Petscher: What is The Sandbox, and what are the brands doing in the game right now?
Borget: The Sandbox itself is like a platform where anyone can make 3D content or experiences, truly own them and monetize them the way they want. We chose voxels as a representation. Think of it like digital Legos because it’s very simple and very accessible. Anyone knows how to use it without reading the user manual. We also have a no-code game maker where you can essentially drag and drop your 3D content and start creating immersive experiences. We offer the possibility to own a piece of digital real estate called “LAND” in a finite map where you can become the virtual neighbor of your favorite brand, music artist or the Web3 community. You can also grow and leverage your audience as a very UGC-driven creative platform.
Petscher: We saw Apple finally unveiled its Vision Pro headset. I know Apple didn’t mention anything about NFTs or the metaverse, but I had to tell people that I think Apple’s Vision Pro might be the single most important thing to happen to NFTs since maybe, CryptoPunks.

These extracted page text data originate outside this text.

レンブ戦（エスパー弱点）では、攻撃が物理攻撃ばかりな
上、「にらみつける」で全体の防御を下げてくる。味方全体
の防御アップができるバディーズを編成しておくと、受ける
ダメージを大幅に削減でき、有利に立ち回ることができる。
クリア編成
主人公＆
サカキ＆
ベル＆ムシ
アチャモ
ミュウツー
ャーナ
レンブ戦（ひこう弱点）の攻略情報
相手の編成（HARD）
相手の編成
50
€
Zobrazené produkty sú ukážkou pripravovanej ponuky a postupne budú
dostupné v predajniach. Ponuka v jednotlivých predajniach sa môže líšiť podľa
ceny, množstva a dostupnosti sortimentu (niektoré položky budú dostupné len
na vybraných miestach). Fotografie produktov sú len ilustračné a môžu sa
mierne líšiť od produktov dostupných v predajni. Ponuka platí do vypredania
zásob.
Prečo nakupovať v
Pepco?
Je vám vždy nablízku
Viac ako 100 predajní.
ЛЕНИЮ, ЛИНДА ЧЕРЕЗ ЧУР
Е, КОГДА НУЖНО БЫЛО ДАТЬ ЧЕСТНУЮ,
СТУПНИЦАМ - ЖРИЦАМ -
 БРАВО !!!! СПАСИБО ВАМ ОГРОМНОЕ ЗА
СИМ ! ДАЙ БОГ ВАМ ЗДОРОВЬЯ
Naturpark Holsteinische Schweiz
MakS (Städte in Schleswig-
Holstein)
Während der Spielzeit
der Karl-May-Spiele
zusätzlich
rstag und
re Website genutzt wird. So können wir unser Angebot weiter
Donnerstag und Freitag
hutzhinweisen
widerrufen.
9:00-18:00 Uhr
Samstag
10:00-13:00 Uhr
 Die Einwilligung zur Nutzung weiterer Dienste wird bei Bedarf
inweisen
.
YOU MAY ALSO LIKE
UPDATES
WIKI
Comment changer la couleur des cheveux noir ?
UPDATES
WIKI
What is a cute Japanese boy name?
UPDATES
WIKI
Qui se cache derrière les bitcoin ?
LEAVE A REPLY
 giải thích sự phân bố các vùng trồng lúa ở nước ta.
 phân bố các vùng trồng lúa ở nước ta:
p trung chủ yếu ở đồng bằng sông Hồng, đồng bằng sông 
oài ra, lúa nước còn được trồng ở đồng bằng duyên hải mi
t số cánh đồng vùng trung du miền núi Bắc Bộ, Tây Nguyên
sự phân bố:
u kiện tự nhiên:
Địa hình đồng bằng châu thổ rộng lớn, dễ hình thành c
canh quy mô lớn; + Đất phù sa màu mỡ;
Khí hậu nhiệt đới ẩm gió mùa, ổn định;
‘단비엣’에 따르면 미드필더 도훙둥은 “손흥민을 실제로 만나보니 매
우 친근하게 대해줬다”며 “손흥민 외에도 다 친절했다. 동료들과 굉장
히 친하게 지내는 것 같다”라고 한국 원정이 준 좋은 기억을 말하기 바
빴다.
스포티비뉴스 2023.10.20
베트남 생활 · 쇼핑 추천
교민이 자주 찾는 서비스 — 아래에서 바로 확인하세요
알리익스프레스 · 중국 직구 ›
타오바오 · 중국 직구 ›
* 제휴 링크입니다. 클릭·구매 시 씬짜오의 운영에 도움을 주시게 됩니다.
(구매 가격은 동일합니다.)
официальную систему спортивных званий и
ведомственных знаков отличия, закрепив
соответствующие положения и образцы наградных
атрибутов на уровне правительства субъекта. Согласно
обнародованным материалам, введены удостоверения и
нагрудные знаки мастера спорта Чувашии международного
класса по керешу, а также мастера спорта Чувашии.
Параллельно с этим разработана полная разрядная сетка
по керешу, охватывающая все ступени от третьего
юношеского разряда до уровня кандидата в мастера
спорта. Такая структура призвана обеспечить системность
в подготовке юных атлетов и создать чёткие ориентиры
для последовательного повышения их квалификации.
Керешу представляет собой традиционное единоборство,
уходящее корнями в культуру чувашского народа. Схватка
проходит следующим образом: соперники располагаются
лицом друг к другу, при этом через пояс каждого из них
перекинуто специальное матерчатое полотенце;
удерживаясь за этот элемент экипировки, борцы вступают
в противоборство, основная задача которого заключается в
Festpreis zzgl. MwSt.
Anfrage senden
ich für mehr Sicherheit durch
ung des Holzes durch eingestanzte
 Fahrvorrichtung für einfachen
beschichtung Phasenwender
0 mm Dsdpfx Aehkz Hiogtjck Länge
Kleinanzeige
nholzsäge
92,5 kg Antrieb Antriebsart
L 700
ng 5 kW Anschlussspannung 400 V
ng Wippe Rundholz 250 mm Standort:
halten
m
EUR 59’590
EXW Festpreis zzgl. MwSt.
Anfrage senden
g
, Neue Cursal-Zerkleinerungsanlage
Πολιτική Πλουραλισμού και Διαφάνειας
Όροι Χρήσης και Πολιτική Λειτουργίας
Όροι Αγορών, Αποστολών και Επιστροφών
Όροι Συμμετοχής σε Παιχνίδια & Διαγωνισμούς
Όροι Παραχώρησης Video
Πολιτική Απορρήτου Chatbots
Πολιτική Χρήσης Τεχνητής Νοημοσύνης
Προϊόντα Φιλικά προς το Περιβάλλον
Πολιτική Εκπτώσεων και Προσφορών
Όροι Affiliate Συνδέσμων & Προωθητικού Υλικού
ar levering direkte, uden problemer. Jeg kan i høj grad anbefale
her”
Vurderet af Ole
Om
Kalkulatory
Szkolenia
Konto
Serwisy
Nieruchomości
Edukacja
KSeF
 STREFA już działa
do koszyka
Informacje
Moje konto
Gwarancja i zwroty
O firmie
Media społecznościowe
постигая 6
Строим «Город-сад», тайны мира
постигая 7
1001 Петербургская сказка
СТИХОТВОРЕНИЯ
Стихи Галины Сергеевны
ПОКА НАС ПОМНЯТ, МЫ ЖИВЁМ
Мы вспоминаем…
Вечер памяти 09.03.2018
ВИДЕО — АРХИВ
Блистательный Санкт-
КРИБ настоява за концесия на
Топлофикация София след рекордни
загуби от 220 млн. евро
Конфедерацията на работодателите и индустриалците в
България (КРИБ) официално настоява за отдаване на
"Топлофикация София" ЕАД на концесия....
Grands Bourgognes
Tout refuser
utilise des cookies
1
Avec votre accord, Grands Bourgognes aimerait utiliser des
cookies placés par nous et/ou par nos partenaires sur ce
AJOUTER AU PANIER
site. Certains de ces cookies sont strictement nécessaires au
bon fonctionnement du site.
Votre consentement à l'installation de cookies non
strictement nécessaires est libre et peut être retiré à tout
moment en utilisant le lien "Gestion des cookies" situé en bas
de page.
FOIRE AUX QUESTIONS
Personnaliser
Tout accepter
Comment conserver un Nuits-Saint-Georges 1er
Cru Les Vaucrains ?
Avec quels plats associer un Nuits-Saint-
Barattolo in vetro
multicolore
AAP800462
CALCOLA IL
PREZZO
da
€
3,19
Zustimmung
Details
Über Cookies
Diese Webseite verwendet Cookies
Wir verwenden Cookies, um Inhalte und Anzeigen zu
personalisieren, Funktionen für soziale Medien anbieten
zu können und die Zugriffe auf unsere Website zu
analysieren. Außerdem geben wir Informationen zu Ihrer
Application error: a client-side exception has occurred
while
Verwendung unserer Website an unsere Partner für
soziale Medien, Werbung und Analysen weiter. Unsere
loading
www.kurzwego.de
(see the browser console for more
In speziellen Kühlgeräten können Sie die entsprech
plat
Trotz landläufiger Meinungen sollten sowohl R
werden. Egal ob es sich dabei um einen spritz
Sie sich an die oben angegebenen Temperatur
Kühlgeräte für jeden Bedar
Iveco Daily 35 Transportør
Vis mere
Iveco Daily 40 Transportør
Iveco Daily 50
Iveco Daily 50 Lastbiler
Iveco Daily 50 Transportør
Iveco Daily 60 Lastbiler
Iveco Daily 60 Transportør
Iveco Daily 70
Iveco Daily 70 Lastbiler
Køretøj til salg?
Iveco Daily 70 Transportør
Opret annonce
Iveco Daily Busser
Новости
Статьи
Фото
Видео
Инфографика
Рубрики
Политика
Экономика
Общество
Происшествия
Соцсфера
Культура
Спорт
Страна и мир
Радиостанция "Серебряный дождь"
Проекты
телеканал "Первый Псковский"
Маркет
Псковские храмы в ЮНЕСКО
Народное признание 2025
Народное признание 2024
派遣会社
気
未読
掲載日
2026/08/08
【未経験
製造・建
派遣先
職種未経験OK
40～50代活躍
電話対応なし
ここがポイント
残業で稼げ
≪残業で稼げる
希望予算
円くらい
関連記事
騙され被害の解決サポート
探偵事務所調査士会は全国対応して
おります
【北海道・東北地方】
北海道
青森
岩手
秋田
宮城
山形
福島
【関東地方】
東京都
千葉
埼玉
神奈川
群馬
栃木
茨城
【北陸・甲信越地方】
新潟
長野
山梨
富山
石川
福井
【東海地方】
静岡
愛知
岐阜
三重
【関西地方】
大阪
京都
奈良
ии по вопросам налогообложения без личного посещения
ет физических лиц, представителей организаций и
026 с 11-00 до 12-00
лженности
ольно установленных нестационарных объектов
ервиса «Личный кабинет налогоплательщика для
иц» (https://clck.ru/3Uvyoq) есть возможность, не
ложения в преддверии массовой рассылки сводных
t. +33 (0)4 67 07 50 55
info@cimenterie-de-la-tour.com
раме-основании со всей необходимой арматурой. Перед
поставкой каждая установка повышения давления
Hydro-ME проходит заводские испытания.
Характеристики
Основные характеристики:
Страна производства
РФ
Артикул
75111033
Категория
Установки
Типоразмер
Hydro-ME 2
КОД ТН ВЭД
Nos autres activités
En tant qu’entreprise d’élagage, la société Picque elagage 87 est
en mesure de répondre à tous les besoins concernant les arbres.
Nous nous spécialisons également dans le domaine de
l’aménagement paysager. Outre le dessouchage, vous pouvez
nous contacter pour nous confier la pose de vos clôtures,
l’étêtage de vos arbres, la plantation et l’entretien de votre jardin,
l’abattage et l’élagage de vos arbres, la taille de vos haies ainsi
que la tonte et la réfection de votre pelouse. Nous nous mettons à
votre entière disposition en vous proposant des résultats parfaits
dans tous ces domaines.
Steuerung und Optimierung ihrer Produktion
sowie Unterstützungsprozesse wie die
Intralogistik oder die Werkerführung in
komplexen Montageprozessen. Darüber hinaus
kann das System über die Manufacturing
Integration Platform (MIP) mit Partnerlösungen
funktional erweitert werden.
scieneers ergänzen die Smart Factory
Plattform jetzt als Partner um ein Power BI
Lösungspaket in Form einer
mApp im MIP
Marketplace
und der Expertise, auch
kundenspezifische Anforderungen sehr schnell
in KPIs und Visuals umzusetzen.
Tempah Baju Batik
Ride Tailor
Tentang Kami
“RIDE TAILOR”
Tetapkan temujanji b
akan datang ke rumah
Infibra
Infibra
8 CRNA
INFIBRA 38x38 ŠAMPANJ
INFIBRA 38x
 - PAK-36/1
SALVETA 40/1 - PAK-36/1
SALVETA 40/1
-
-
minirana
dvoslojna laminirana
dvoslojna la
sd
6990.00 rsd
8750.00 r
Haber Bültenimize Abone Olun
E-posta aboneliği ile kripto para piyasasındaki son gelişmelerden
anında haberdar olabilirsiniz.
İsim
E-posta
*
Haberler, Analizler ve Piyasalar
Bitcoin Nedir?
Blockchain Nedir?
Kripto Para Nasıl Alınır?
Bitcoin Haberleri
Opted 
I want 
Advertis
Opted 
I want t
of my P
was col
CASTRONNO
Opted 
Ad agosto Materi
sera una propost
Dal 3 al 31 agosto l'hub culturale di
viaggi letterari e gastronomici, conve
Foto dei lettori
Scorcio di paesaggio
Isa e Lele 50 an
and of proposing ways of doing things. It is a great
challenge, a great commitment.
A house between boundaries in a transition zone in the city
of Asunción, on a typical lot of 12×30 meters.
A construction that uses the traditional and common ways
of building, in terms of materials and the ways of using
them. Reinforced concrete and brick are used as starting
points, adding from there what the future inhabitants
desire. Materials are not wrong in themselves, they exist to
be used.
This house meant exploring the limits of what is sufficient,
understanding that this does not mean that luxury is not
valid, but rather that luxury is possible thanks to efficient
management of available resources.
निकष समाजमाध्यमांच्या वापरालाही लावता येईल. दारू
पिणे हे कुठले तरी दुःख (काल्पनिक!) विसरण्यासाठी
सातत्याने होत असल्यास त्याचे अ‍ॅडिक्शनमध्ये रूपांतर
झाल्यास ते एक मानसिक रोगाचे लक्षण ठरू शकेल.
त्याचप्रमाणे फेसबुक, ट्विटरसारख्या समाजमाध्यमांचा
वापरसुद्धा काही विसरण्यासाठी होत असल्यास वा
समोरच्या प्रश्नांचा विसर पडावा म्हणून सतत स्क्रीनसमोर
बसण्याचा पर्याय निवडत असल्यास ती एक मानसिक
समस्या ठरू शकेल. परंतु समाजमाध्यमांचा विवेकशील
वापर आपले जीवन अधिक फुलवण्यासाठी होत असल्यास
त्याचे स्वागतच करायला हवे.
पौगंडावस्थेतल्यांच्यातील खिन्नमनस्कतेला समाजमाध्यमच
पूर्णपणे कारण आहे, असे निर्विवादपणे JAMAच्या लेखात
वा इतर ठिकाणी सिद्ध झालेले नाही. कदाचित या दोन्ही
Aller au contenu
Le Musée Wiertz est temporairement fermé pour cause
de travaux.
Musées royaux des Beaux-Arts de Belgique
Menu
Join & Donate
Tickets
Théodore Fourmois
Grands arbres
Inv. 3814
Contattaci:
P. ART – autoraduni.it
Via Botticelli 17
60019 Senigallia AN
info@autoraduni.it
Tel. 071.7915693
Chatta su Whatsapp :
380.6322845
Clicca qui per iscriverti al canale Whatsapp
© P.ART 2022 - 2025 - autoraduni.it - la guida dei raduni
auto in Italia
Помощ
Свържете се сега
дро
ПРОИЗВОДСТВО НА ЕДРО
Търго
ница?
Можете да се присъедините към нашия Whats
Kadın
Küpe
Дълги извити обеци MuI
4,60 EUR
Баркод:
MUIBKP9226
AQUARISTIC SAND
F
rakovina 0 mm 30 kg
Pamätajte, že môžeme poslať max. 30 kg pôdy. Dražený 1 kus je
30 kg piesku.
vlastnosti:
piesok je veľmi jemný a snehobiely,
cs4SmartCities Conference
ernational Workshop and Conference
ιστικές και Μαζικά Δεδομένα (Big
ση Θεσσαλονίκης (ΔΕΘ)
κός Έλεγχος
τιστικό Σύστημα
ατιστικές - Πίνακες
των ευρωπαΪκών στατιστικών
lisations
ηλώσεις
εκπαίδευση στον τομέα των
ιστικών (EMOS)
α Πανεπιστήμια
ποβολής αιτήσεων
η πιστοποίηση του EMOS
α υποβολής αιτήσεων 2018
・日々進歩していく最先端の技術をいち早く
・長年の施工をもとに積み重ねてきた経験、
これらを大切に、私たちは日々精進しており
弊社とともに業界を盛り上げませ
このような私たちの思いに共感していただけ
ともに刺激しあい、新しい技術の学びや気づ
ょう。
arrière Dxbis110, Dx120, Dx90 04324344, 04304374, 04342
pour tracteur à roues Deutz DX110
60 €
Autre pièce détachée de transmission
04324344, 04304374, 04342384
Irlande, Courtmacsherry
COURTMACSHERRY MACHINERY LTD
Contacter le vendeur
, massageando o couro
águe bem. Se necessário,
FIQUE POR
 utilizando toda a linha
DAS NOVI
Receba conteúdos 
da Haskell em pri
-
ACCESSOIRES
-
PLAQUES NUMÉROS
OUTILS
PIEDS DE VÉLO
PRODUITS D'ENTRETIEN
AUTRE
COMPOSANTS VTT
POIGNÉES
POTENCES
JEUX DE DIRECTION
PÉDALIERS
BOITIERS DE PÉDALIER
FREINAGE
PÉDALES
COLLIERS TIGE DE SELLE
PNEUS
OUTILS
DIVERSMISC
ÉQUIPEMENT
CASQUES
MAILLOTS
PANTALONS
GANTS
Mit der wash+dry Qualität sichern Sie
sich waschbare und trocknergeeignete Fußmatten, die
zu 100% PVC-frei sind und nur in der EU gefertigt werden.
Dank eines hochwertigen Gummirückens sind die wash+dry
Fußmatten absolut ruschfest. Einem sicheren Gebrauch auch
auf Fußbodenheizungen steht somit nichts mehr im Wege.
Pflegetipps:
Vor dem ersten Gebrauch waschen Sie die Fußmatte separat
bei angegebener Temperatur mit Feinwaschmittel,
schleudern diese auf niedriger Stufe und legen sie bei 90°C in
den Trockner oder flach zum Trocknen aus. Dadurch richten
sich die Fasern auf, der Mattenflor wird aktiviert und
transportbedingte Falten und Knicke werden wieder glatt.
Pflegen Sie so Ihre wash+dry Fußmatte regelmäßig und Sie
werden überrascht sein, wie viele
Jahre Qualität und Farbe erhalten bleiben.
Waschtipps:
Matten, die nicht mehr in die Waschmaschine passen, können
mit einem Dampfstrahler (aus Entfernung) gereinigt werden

What do you think about the product, and is that also going to usher people into the metaverse?
Borget: This is a major technological improvement with great computing power. It has the potential to trigger a new wave of innovation, a new wave of experimentation.
I do believe it’s a great step up for what can become the metaverse, allowing people to interact with their virtual assets in the physical world, making them part of their reality because of the quality of the graphics, the quality of the interaction, making it so seamless and through digital ownership could benefit from that as well as like our asset, our surrounding us even more.
Petscher: There’s a whole assortment of assets that people can invest in now in the metaverse and the digital ecosystem that is NFTs. It’s exciting to say that Forkast Labs and The Sandbox have partnered to make a new metaverse index that will measure the value of these assets, specifically NFTs, that are part of the metaverse focus. Why is it so important to measure those assets? What can the public gain from this new metaverse index?
Borget: It’s really important to share as much data. That’s one of the strengths we have in Web3. the data is publicly available on-chain on a trusted public ledger that provides transparency and a level of trust so that not just a single party can alter that data. You don’t have to rely on APIs like in the traditional web, Web 2.0. Collecting that data across not just one virtual world or platform like The Sandbox, but across the overall ecosystem of Web3 and multiple decentralized virtual worlds in the metaverse is like helping brands and people who are not in the intrinsic day-to-day of what’s happening to get a more high-level curated view of the activities.
We need external companies that analyze the data, provide those indexes, and provide this level of intelligence on top of the raw data to grow the industry and the Web3 ecosystem.